【M&Aトラブル】悪質な「売主」の問題

中小のM&Aにおいて、悪質な買主(買収した企業の資金を抜き取って失踪したり、契約に反して経営者保証の解除に応じないなど)について昨今問題視されていますが、多少違和感を覚える風潮です。というのは、詐欺的な手法を用いるのは何も買主に限られる話ではありません。悪質な売主も存在するのです。

最近ご相談が多いのは、YouTubeチャンネルの売買。事業譲渡ですね。株式譲渡のみならず、事業譲渡もM&Aです。

これが結構な高額で取引されておりまして、その多くはM&Aのマッチングサイト(プラットフォーム)を利用していることが特色です。つまり、個人間で売り買いがなされ、その間に助言を行うような第三者を介さない取引形態です。多くの場合、利用者は取引が成約した場合にプラットフォームに費用を払います。

騙されるのは買主の方で、開設して間もないYouTubeチャンネルにも関わらず、「月30万円の収益が出ています」「台本、編集等の知識がない方でも簡単に運営できます」「ネタが豊富で高単価なジャンルです」「属人性なしなのでフル外注が可能です」などの謳い文句に誘引されて取引に入ります。譲渡理由につき、「別事業に注力するため、スピード重視でお願いします」などという内容が掲載されていることも多いですね。

このようなYouTubeチャンネルが売りに出されていて、数十万円、あるいは数百万円で買うわけです。しかし購入後、当初売主から聞かされていたような収益が出ないことが判明して、買主はおかしいと感じることになります。このようなご相談は、最近ものすごく増えてきています。

契約書を見てみると、実に杜撰な内容でして、それもそのはず、マッチングサイトが用意している雛形を当事者同士が、内容を多少いじって利用していると。もちろんDDも行っていませんし、弁護士などの専門家も入っていません。こうなると、後になって紛争を解決するのにもなかなか厄介な状態です。

これらの全てが詐欺的案件だとはいいません。真っ当な売主が、真っ当なチャンネルを譲渡した結果、買主側の運営手法に問題があり収益が発生しないケースもあるでしょう。しかし、開設して数か月しか経っていないにも関わらず、一定の収益があると謳い、これを急いで譲渡するという共通項があり、こういった類のトラブルが非常に目立つようになっているのは確かです。もちろん、買主の側にも落ち度はあります。本当に信用できる案件であるのか、もっと詳細に調査する必要があったといえます。彼ら(彼女ら)を見ていますと、どうやら、フリマアプリで「モノ」を売り買いするのと似たような感覚で「事業」を売買しているようにも思えます。しかし事業譲渡もれっきとしたM&Aであり、M&Aはそんなに簡単なものではありません。

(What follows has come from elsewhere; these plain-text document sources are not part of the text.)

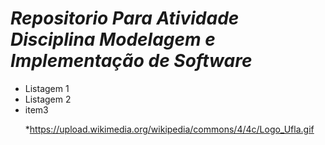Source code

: # *Repositorio Para Atividade Disciplina Modelagem e Implementação de Software*

<ul><li>Listagem 1</li><li>Listagem 2</li><li>item3</li>

*https://upload.wikimedia.org/wikipedia/commons/4/4c/Logo_Ufla.gif
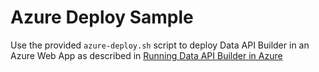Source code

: # Azure Deploy Sample

Use the provided `azure-deploy.sh` script to deploy Data API Builder in an Azure Web App as described in [Running Data API Builder in Azure](/docs/running-in-azure.md)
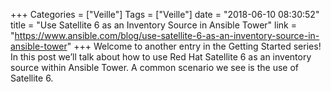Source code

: +++
Categories = ["Veille"]
Tags = ["Veille"]
date = "2018-06-10 08:30:52"
title = "Use Satellite 6 as an Inventory Source in Ansible Tower"
link = "https://www.ansible.com/blog/use-satellite-6-as-an-inventory-source-in-ansible-tower"
+++
Welcome to another entry in the Getting Started series! In this post we’ll talk about how to use Red Hat Satellite 6 as an inventory source within Ansible Tower. A common scenario we see is the use of Satellite 6.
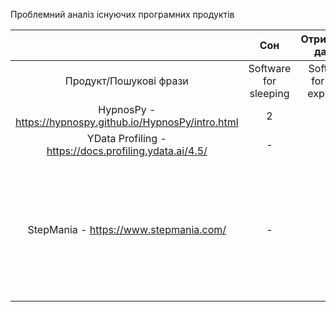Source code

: Проблемний аналіз існуючих програмних продуктів

|                             	                             |          Сон          |       Отримання даних       |        Танці         |Тип лицензії|                                                Примітка                                                |
|:---------------------------------------------------------:|:---------------------:|:---------------------------:|:--------------------:|:----:|:------------------------------------------------------------------------------------------------------:|
|                  Продукт/Пошукові фрази                   | Software for sleeping | Software for data exploring | Software for dancing ||                                                                                                        |
| HypnosPy - https://hypnospy.github.io/HypnosPy/intro.html |           2           |              -              |          -           |Open Source|                                                                                                        |
|  YData Profiling - https://docs.profiling.ydata.ai/4.5/   |           -           |              2              |          -           |Open Source|                                                                                                        |
|                      StepMania   - https://www.stepmania.com/                       |           -           |              -              |          1           |Open Source| Програма не вчить танцям, а лише допомагає розвинути відчуття ритму від музики, та не має локалізації. |
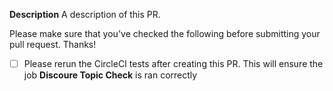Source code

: **Description**
A description of this PR.

Please make sure that you've checked the following before submitting your pull request. Thanks!

- [ ] Please rerun the CircleCI tests after creating this PR. This will ensure the job **Discoure Topic Check** is ran correctly
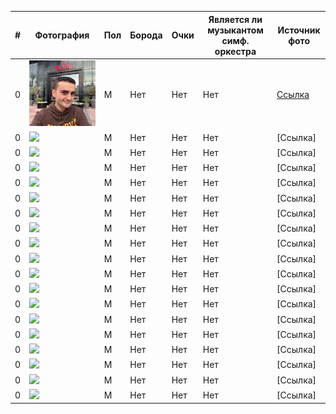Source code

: | # | Фотография | Пол | Борода | Очки | Является ли музыкантом симф. оркестра | Источник фото |
|---|---|---|---|---|---|---|
| 0 |![](im1.png)  | M | Нет | Нет | Нет | [Ссылка](https://www.instagram.com/cznburak/) |
| 0 |![](im3.png)  | M | Нет | Нет | Нет | [Ссылка] |
| 0 |![](im4.png)  | M | Нет | Нет | Нет | [Ссылка] |
| 0 |![](im5.png)  | M | Нет | Нет | Нет | [Ссылка] |
| 0 |![](im6.png)  | M | Нет | Нет | Нет | [Ссылка] |
| 0 |![](im7.png)  | M | Нет | Нет | Нет | [Ссылка] |
| 0 |![](im8.png)  | M | Нет | Нет | Нет | [Ссылка] |
| 0 |![](im9.png)  | M | Нет | Нет | Нет | [Ссылка] |
| 0 |![](im10.png)  | M | Нет | Нет | Нет | [Ссылка] |
| 0 |![](im11.png)  | M | Нет | Нет | Нет | [Ссылка] |
| 0 |![](im12.png)  | M | Нет | Нет | Нет | [Ссылка] |
| 0 |![](im13.png)  | M | Нет | Нет | Нет | [Ссылка] |
| 0 |![](im14.png)  | M | Нет | Нет | Нет | [Ссылка] |
| 0 |![](im15.png)  | M | Нет | Нет | Нет | [Ссылка] |
| 0 |![](im16.png)  | M | Нет | Нет | Нет | [Ссылка] |
| 0 |![](im17.png)  | M | Нет | Нет | Нет | [Ссылка] |
| 0 |![](im18.png)  | M | Нет | Нет | Нет | [Ссылка] |
| 0 |![](im19.png)  | M | Нет | Нет | Нет | [Ссылка] |
| 0 |![](im20.png)  | M | Нет | Нет | Нет | [Ссылка] |
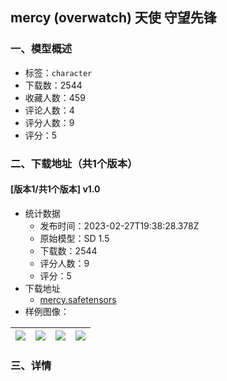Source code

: ## mercy \(overwatch\) 天使 守望先锋
### 一、模型概述

- 标签：`character`
- 下载数：2544
- 收藏人数：459
- 评论人数：4
- 评分人数：9
- 评分：5

### 二、下载地址（共1个版本）

#### [版本1/共1个版本] v1.0

- 统计数据
  - 发布时间：2023-02-27T19:38:28.378Z
  - 原始模型：SD 1.5
  - 下载数：2544
  - 评分人数：9
  - 评分：5
- 下载地址
  - [mercy.safetensors](https://civitai.com/api/download/models/11552)
- 样例图像：

| <img src="https://image.civitai.com/xG1nkqKTMzGDvpLrqFT7WA/cf1c9073-2529-4855-fb2c-e2f7849c1500/width=450/561257.jpeg" /> | <img src="https://image.civitai.com/xG1nkqKTMzGDvpLrqFT7WA/8a617b98-7335-4746-ee5b-d33b2a1d2600/width=450/110666.jpeg" /> | <img src="https://image.civitai.com/xG1nkqKTMzGDvpLrqFT7WA/3d322521-0922-4ce1-4d28-ec1d8daaf400/width=450/110668.jpeg" /> | <img src="https://image.civitai.com/xG1nkqKTMzGDvpLrqFT7WA/0fe26d6a-113d-4db2-feb0-d7d0e13a0200/width=450/110675.jpeg" /> |
| ---- | ---- | ---- | ---- |


### 三、详情
<p></p>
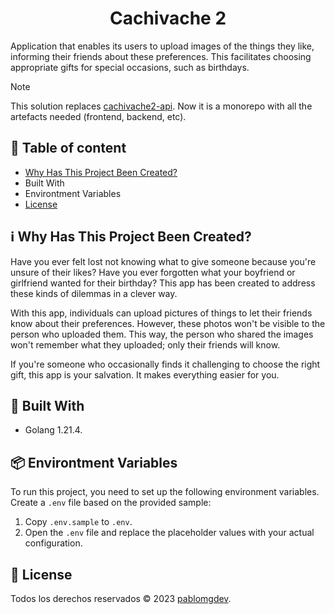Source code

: <h1 align=center>Cachivache 2</h1>

<p>Application that enables its users to upload images of the things they like, informing their friends about these preferences. This facilitates choosing appropriate gifts for special occasions, such as birthdays.</p>

> [!NOTE]
> This solution replaces <a href=https://github.com/pablomgdev/cachivache2-api>cachivache2-api</a>. Now it is a monorepo with all the artefacts needed (frontend, backend, etc).


## 📄 Table of content
- [Why Has This Project Been Created?](https://github.com/pablomgdev/cachivache2#ℹ%EF%B8%8F-why-has-this-project-been-created)
- Built With
- Environtment Variables
- [License](https://github.com/pablomgdev/cachivache2#-license)


## ℹ️ Why Has This Project Been Created?
Have you ever felt lost not knowing what to give someone because you're unsure of their likes? Have you ever forgotten what your boyfriend or girlfriend wanted for their birthday? This app has been created to address these kinds of dilemmas in a clever way.

With this app, individuals can upload pictures of things to let their friends know about their preferences. However, these photos won't be visible to the person who uploaded them. This way, the person who shared the images won't remember what they uploaded; only their friends will know.

If you're someone who occasionally finds it challenging to choose the right gift, this app is your salvation. It makes everything easier for you.

## 🧱 Built With
- Golang 1.21.4.

## 📦 Environtment Variables
To run this project, you need to set up the following environment variables. Create a `.env` file based on the provided sample:

1. Copy `.env.sample` to `.env`.
2. Open the `.env` file and replace the placeholder values with your actual configuration.

## 🪪 License
Todos los derechos reservados © 2023 [pablomgdev](https://github.com/pablomgdev).

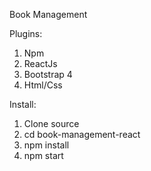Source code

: Book Management

Plugins:

1. Npm
2. ReactJs
3. Bootstrap 4
4. Html/Css

Install:

1. Clone source
2. cd book-management-react
3. npm install
4. npm start

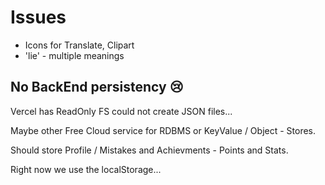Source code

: # Issues

-   Icons for Translate, Clipart
-   'lie' - multiple meanings

## No BackEnd persistency 😢

Vercel has ReadOnly FS could not create JSON files...

Maybe other Free Cloud service for RDBMS or KeyValue / Object - Stores.

Should store Profile / Mistakes and Achievments - Points and Stats.

Right now we use the localStorage...

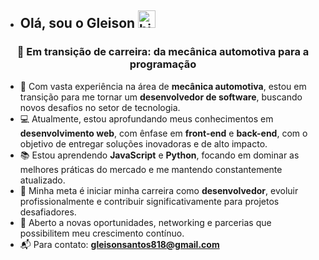 - ## Olá, sou o Gleison <img src="https://user-images.githubusercontent.com/1303154/88677602-1635ba80-d120-11ea-84d8-d263ba5fc3c0.gif" width="28px" height="28px" alt="hi">
<h3 align="center">🚀 Em transição de carreira: da mecânica automotiva para a programação</h3>

- 🔧 Com vasta experiência na área de **mecânica automotiva**, estou em transição para me tornar um **desenvolvedor de software**, buscando novos desafios no setor de tecnologia.
- 💻 Atualmente, estou aprofundando meus conhecimentos em **desenvolvimento web**, com ênfase em **front-end** e **back-end**, com o objetivo de entregar soluções inovadoras e de alto impacto.
- 📚 Estou aprendendo **JavaScript** e **Python**, focando em dominar as melhores práticas do mercado e me mantendo constantemente atualizado.
- 🎯 Minha meta é iniciar minha carreira como **desenvolvedor**, evoluir profissionalmente e contribuir significativamente para projetos desafiadores.
- 🤝 Aberto a novas oportunidades, networking e parcerias que possibilitem meu crescimento contínuo.
- 📬 Para contato: **gleisonsantos818@gmail.com**






</p>


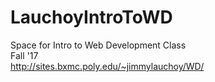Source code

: # LauchoyIntroToWD
Space for Intro to Web Development Class <br />
Fall '17 <br />
http://sites.bxmc.poly.edu/~jimmylauchoy/WD/
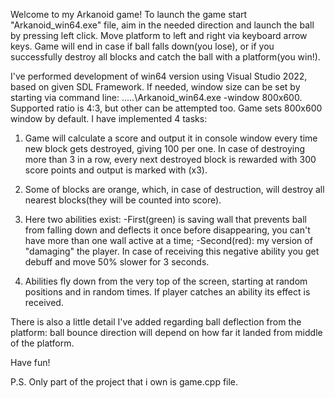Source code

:Welcome to my Arkanoid game!
To launch the game start "Arkanoid_win64.exe" file, aim in the needed direction and launch the ball by pressing left click. 
Move platform to left and right via keyboard arrow keys. Game will end in case if ball falls down(you lose),
or if you successfully destroy all blocks and catch the ball with a platform(you win!).

I've performed development of win64 version using Visual Studio 2022, based on given SDL Framework.
If needed, window size can be set by starting via command line: .....\Arkanoid_win64.exe -window 800x600. Supported ratio is 4:3, but other can be attempted too.
Game sets 800x600 window by default.
I have implemented 4 tasks:

1) Game will calculate a score and output it in console window every time new block gets destroyed, giving 100 per one.
In case of destroying more than 3 in a row, every next destroyed block is rewarded with 300 score points and output is marked with (x3).

2) Some of blocks are orange, which, in case of destruction, will destroy all nearest blocks(they will be counted into score).

3) Here two abilities exist:
-First(green) is saving wall that prevents ball from falling down and deflects it once before disappearing, you can't have more than one wall active at a time;
-Second(red): my version of "damaging" the player. In case of receiving this negative ability you get debuff and move 50% slower for 3 seconds.

4) Abilities fly down from the very top of the screen, starting at random positions and in random times. If player catches an ability its effect is received.

There is also a little detail I've added regarding ball deflection from the platform: ball bounce direction will depend on how far it landed from middle of the platform.

Have fun!

P.S. Only part of the project that i own is game.cpp file.
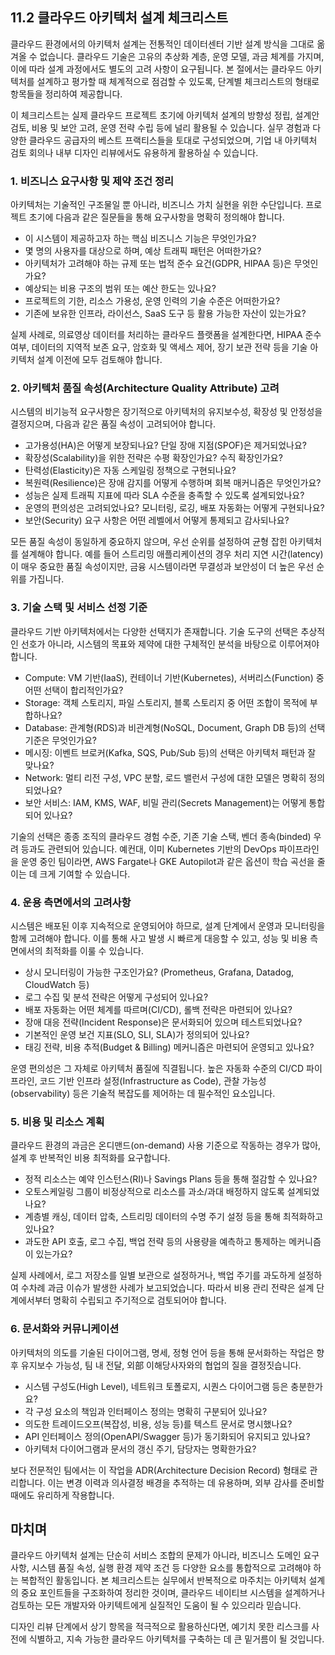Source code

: ## 11.2 클라우드 아키텍처 설계 체크리스트

클라우드 환경에서의 아키텍처 설계는 전통적인 데이터센터 기반 설계 방식을 그대로 옮겨올 수 없습니다. 클라우드 기술은 고유의 추상화 계층, 운영 모델, 과금 체계를 가지며, 이에 따라 설계 과정에서도 별도의 고려 사항이 요구됩니다. 본 절에서는 클라우드 아키텍처를 설계하고 평가할 때 체계적으로 점검할 수 있도록, 단계별 체크리스트의 형태로 항목들을 정리하여 제공합니다.

이 체크리스트는 실제 클라우드 프로젝트 초기에 아키텍처 설계의 방향성 정립, 설계안 검토, 비용 및 보안 고려, 운영 전략 수립 등에 널리 활용될 수 있습니다. 실무 경험과 다양한 클라우드 공급자의 베스트 프랙티스들을 토대로 구성되었으며, 기업 내 아키텍처 검토 회의나 내부 디자인 리뷰에서도 유용하게 활용하실 수 있습니다.

### 1. 비즈니스 요구사항 및 제약 조건 정리

아키텍처는 기술적인 구조물일 뿐 아니라, 비즈니스 가치 실현을 위한 수단입니다. 프로젝트 초기에 다음과 같은 질문들을 통해 요구사항을 명확히 정의해야 합니다.

- 이 시스템이 제공하고자 하는 핵심 비즈니스 기능은 무엇인가요?
- 몇 명의 사용자를 대상으로 하며, 예상 트래픽 패턴은 어떠한가요?
- 아키텍처가 고려해야 하는 규제 또는 법적 준수 요건(GDPR, HIPAA 등)은 무엇인가요?
- 예상되는 비용 구조의 범위 또는 예산 한도는 있나요?
- 프로젝트의 기한, 리소스 가용성, 운영 인력의 기술 수준은 어떠한가요?
- 기존에 보유한 인프라, 라이선스, SaaS 도구 등 활용 가능한 자산이 있는가요?

실제 사례로, 의료영상 데이터를 처리하는 클라우드 플랫폼을 설계한다면, HIPAA 준수 여부, 데이터의 지역적 보존 요구, 암호화 및 액세스 제어, 장기 보관 전략 등을 기술 아키텍처 설계 이전에 모두 검토해야 합니다.

### 2. 아키텍처 품질 속성(Architecture Quality Attribute) 고려

시스템의 비기능적 요구사항은 장기적으로 아키텍처의 유지보수성, 확장성 및 안정성을 결정지으며, 다음과 같은 품질 속성이 고려되어야 합니다.

- 고가용성(HA)은 어떻게 보장되나요? 단일 장애 지점(SPOF)은 제거되었나요?
- 확장성(Scalability)을 위한 전략은 수평 확장인가요? 수직 확장인가요?
- 탄력성(Elasticity)은 자동 스케일링 정책으로 구현되나요?
- 복원력(Resilience)은 장애 감지를 어떻게 수행하며 회복 매커니즘은 무엇인가요?
- 성능은 실제 트래픽 지표에 따라 SLA 수준을 충족할 수 있도록 설계되었나요?
- 운영의 편의성은 고려되었나요? 모니터링, 로깅, 배포 자동화는 어떻게 구현되나요?
- 보안(Security) 요구 사항은 어떤 레벨에서 어떻게 통제되고 감사되나요?

모든 품질 속성이 동일하게 중요하지 않으며, 우선 순위를 설정하여 균형 잡힌 아키텍처를 설계해야 합니다. 예를 들어 스트리밍 애플리케이션의 경우 처리 지연 시간(latency)이 매우 중요한 품질 속성이지만, 금융 시스템이라면 무결성과 보안성이 더 높은 우선 순위를 가집니다.

### 3. 기술 스택 및 서비스 선정 기준

클라우드 기반 아키텍처에서는 다양한 선택지가 존재합니다. 기술 도구의 선택은 추상적인 선호가 아니라, 시스템의 목표와 제약에 대한 구체적인 분석을 바탕으로 이루어져야 합니다.

- Compute: VM 기반(IaaS), 컨테이너 기반(Kubernetes), 서버리스(Function) 중 어떤 선택이 합리적인가요?
- Storage: 객체 스토리지, 파일 스토리지, 블록 스토리지 중 어떤 조합이 목적에 부합하나요?
- Database: 관계형(RDS)과 비관계형(NoSQL, Document, Graph DB 등)의 선택 기준은 무엇인가요?
- 메시징: 이벤트 브로커(Kafka, SQS, Pub/Sub 등)의 선택은 아키텍처 패턴과 잘 맞나요?
- Network: 멀티 리전 구성, VPC 분할, 로드 밸런서 구성에 대한 모델은 명확히 정의되었나요?
- 보안 서비스: IAM, KMS, WAF, 비밀 관리(Secrets Management)는 어떻게 통합되어 있나요?

기술의 선택은 종종 조직의 클라우드 경험 수준, 기존 기술 스택, 벤더 종속(binded) 우려 등과도 관련되어 있습니다. 예컨대, 이미 Kubernetes 기반의 DevOps 파이프라인을 운영 중인 팀이라면, AWS Fargate나 GKE Autopilot과 같은 옵션이 학습 곡선을 줄이는 데 크게 기여할 수 있습니다.

### 4. 운용 측면에서의 고려사항

시스템은 배포된 이후 지속적으로 운영되어야 하므로, 설계 단계에서 운영과 모니터링을 함께 고려해야 합니다. 이를 통해 사고 발생 시 빠르게 대응할 수 있고, 성능 및 비용 측면에서의 최적화를 이룰 수 있습니다.

- 상시 모니터링이 가능한 구조인가요? (Prometheus, Grafana, Datadog, CloudWatch 등)
- 로그 수집 및 분석 전략은 어떻게 구성되어 있나요?
- 배포 자동화는 어떤 체계를 따르며(CI/CD), 롤백 전략은 마련되어 있나요?
- 장애 대응 전략(Incident Response)은 문서화되어 있으며 테스트되었나요?
- 기본적인 운영 보건 지표(SLO, SLI, SLA)가 정의되어 있나요?
- 태깅 전략, 비용 추적(Budget & Billing) 메커니즘은 마련되어 운영되고 있나요?

운영 편의성은 그 자체로 아키텍처 품질에 직결됩니다. 높은 자동화 수준의 CI/CD 파이프라인, 코드 기반 인프라 설정(Infrastructure as Code), 관찰 가능성(observability) 등은 기술적 복잡도를 제어하는 데 필수적인 요소입니다.

### 5. 비용 및 리소스 계획

클라우드 환경의 과금은 온디맨드(on-demand) 사용 기준으로 작동하는 경우가 많아, 설계 후 반복적인 비용 최적화를 요구합니다.

- 정적 리소스는 예약 인스턴스(RI)나 Savings Plans 등을 통해 절감할 수 있나요?
- 오토스케일링 그룹이 비정상적으로 리소스를 과소/과대 배정하지 않도록 설계되었나요?
- 계층별 캐싱, 데이터 압축, 스트리밍 데이터의 수명 주기 설정 등을 통해 최적화하고 있나요?
- 과도한 API 호출, 로그 수집, 백업 전략 등의 사용량을 예측하고 통제하는 메커니즘이 있는가요?

실제 사례에서, 로그 저장소를 일별 보관으로 설정하거나, 백업 주기를 과도하게 설정하여 수차례 과금 이슈가 발생한 사례가 보고되었습니다. 따라서 비용 관리 전략은 설계 단계에서부터 명확히 수립되고 주기적으로 검토되어야 합니다.

### 6. 문서화와 커뮤니케이션

아키텍처의 의도를 기술된 다이어그램, 명세, 정형 언어 등을 통해 문서화하는 작업은 향후 유지보수 가능성, 팀 내 전달, 외部 이해당사자와의 협업의 질을 결정짓습니다.

- 시스템 구성도(High Level), 네트워크 토폴로지, 시퀀스 다이어그램 등은 충분한가요?
- 각 구성 요소의 책임과 인터페이스 정의는 명확히 구분되어 있나요?
- 의도한 트레이드오프(복잡성, 비용, 성능 등)를 텍스트 문서로 명시했나요?
- API 인터페이스 정의(OpenAPI/Swagger 등)가 동기화되어 유지되고 있나요?
- 아키텍처 다이어그램과 문서의 갱신 주기, 담당자는 명확한가요?

보다 전문적인 팀에서는 이 작업을 ADR(Architecture Decision Record) 형태로 관리합니다. 이는 변경 이력과 의사결정 배경을 추적하는 데 유용하며, 외부 감사를 준비할 때에도 유리하게 작용합니다.

## 마치며

클라우드 아키텍처 설계는 단순히 서비스 조합의 문제가 아니라, 비즈니스 도메인 요구사항, 시스템 품질 속성, 실행 환경 제약 조건 등 다양한 요소를 통합적으로 고려해야 하는 복합적인 활동입니다. 본 체크리스트는 실무에서 반복적으로 마주치는 아키텍처 설계의 중요 포인트들을 구조화하여 정리한 것이며, 클라우드 네이티브 시스템을 설계하거나 검토하는 모든 개발자와 아키텍트에게 실질적인 도움이 될 수 있으리라 믿습니다.

디자인 리뷰 단계에서 상기 항목을 적극적으로 활용하신다면, 예기치 못한 리스크를 사전에 식별하고, 지속 가능한 클라우드 아키텍처를 구축하는 데 큰 밑거름이 될 것입니다.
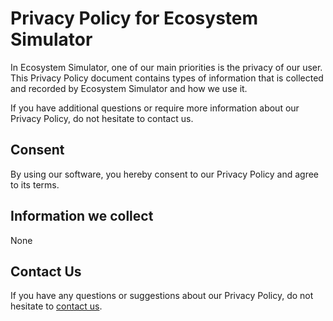<h1>Privacy Policy for Ecosystem Simulator</h1>

In Ecosystem Simulator, one of our main priorities is the privacy of our user. This Privacy Policy document contains types of information that is collected and recorded by Ecosystem Simulator and how we use it.

If you have additional questions or require more information about our Privacy Policy, do not hesitate to contact us.

<h2>Consent</h2>

By using our software, you hereby consent to our Privacy Policy and agree to its terms.

<h2>Information we collect</h2>

None

<h2>Contact Us</h2>

If you have any questions or suggestions about our Privacy Policy, do not hesitate to [contact us](mailto:sayan227sil@ymail.com).
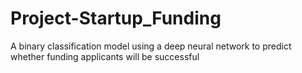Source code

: # Project-Startup_Funding
A binary classification model using a deep neural network to predict whether funding applicants will be successful
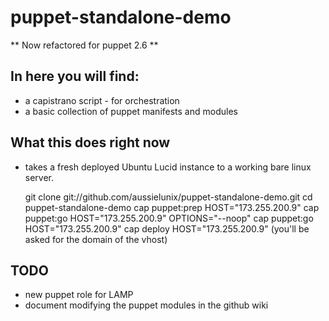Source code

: # puppet-standalone-demo

** Now refactored for puppet 2.6 **

## In here you will find:

* a capistrano script - for orchestration
* a basic collection of puppet manifests and modules

## What this does right now

* takes a fresh deployed Ubuntu Lucid instance to a working bare linux server.

    git clone git://github.com/aussielunix/puppet-standalone-demo.git
    cd puppet-standalone-demo
    cap puppet:prep HOST="173.255.200.9"
    cap puppet:go HOST="173.255.200.9" OPTIONS="--noop"
    cap puppet:go HOST="173.255.200.9"
    cap deploy HOST="173.255.200.9" (you'll be asked for the domain of the vhost)

## TODO

* new puppet role for LAMP
* document modifying the puppet modules in the github wiki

何でもフリマアプリで売り買いできる時代のようですが、M&Aプラットフォームの運営会社は、このようなトラブルが発生していることをどのように捉えているのでしょうか? そもそも、株式や事業をプラットフォームで売買すること自体の是非も問われるのではないでしょうか?

悪質な売主は、別にYouTubeチャンネルの売主に限りません。売買行為が行われる以上、そこに詐欺的な手法を用いる輩が発生することは全く不思議なことではありません。それが土地であれ、株式であれ、YouTubeチャンネルであれです。ただし、不動産や法人の譲渡と比べて規模が小さく、また譲渡後の運用・運営も楽に見えることから、副業感覚でさほど深く検討することなく購入に走る買主が多いのかもしれません。こうなるとM&Aトラブルというよりは、消費者問題といった方が適当かもしれません。

さて、以上述べましたとおり、問題があるのは何も買主だけでなく、売主においても同じなのです。そして売主も買主も、自らが契約の当事者となるのですから、不測の損害を被らないよう、当事者意識をもって自衛しなければなりません。安易に儲け話に乗るのではなく、慎重に慎重を重ねて検討すること。そして自分だけでは分からない場合には、弁護士などの専門家の意見を聞くこと。それが重要です。騙された方にとっては実に厳しい言い方となってしまいますが、そのような自衛を怠ったことによるトラブル発生の場合には、「泣き寝入り」ではなく「自業自得」と言われてしまっても仕方がないのかもしれません。

また、上記M&Aプラットフォームの運営会社も、今後何らかの対策を立てる必要があると考えます。